Bu ortamda ve savaş ile de birlikte dikkat çeken bir başka olgu hammadde fiyatları ile gıda fiyatlarının artışı. Gerçekten de hammadde fiyatları ile birlikte gıdada çok önemli fiyat artışları yaşanıyor. Birleşmiş Milletle Gıda ve Tarım Örgütü’nün (FAO) Şubat 2022 verilerine göre küresel gıda fiyatları aylık yüzde 3.9 ve yıllık yüzde 24.1 artış ile tüm zamanların en yüksek artışları sergilediği görülüyor. Savaşa bağlı olarak Rusya’nın hammadde ihracatını yılsonuna kadar durdurması bu olumsuzluğu daha da belirgin hale getiriyor.

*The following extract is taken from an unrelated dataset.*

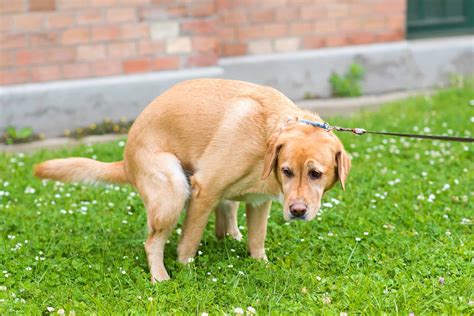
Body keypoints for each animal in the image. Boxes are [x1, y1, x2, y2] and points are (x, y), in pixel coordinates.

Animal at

Bu gelişmeler dünya ekonomisindeki büyüme rakamlarının revize edilmesini zorunlu kılıyor. Yani dünya özellikle salgın sonrası yeteri kadar büyüme fırsatı yakalayamıyor.
Artan enflasyon, pahalı hale gelen dolar ülkelerin borçlanmasını zorluyor. Dolayısıyla ülkelerin borç stoku ciddi ölçüde artıyor. Şöyle ki Uluslararası Finans Ensitüsü’nün (IIF) araştırmasına göre dünyanın toplam borç stoku 2021 yılı sonunda 303 trilyon dolara ulaşmış bulunuyor. Gelişmiş ülkelerin borç stokunun 208 trilyon dolar ve gelişmekte olan ülkelerin borç stokunun ise 96 trilyon dolara ulaşması tehlikeli gidişi gösteriyor. Çin bile bir yılda 7 trilyon dolar artışla 2021 sonunda 60 trilyon dolar borca sahip görünüyor.

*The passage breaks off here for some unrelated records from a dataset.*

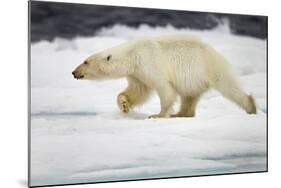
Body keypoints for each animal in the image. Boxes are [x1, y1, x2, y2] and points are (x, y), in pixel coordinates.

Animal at [71, 35, 255, 117]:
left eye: (85, 61)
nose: (74, 72)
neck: (132, 54)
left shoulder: (149, 62)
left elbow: (164, 88)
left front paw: (158, 114)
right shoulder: (137, 72)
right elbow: (138, 91)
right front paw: (124, 105)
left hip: (210, 67)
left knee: (229, 87)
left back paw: (251, 106)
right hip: (194, 79)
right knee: (189, 96)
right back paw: (181, 114)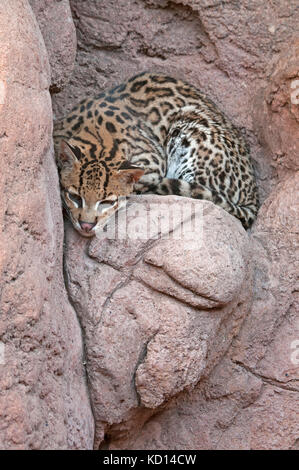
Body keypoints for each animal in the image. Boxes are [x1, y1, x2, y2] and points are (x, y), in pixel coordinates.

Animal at [52, 71, 258, 237]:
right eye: (74, 197)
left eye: (107, 201)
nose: (86, 226)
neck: (97, 139)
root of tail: (254, 194)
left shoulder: (154, 161)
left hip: (189, 127)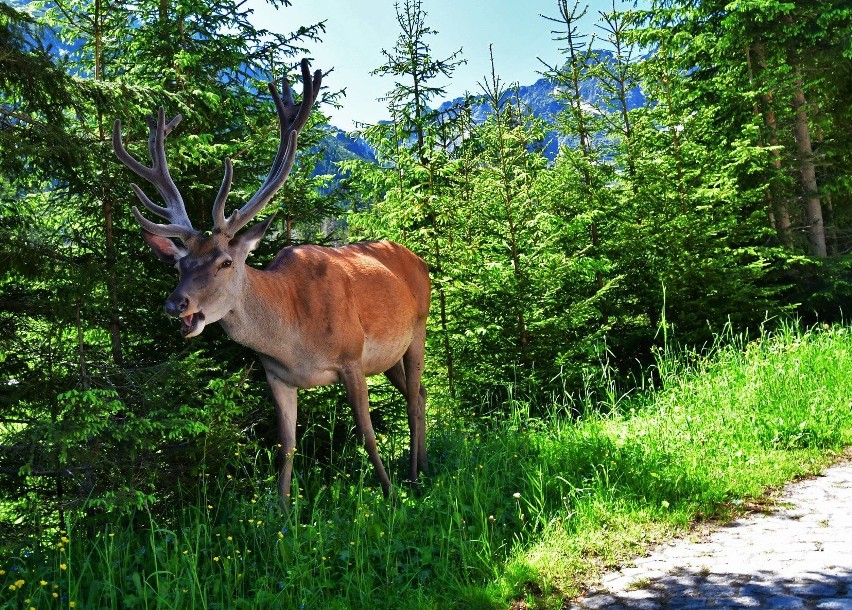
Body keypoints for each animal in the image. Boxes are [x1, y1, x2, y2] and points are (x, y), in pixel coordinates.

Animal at [113, 59, 430, 502]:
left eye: (225, 262)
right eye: (179, 265)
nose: (176, 303)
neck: (294, 336)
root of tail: (419, 261)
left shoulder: (351, 358)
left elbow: (367, 434)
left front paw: (389, 496)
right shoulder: (276, 376)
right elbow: (286, 448)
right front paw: (280, 511)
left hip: (417, 328)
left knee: (415, 399)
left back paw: (415, 478)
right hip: (388, 357)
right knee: (420, 393)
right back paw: (424, 466)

Öte yandan küresel çapta devam eden tedarik zinciri sorunu da aşılamıyor.
İşte tam bu noktada Türkiye için bir fırsatın doğduğunu söyleyebiliriz. Çin’in artık üretim ve ticaret merkezi olma niteliğini kaybetmesi bizim için ciddi bir fırsat olabilir. Türkiye’nin gıda ve tarım konusuna çok ciddi şekilde odaklanması ve bir yandan da kavşak noktada bulunan bir ülke olarak bu cazibesini artık ortaya çıkarması gerekir. Dolayısıyla konuyu sadece kısa erimli bakışla bu sezonda Rusya’dan ve Ukrayna’dan gelecek turist sayısındaki azalışa bağlamak doğru değildir.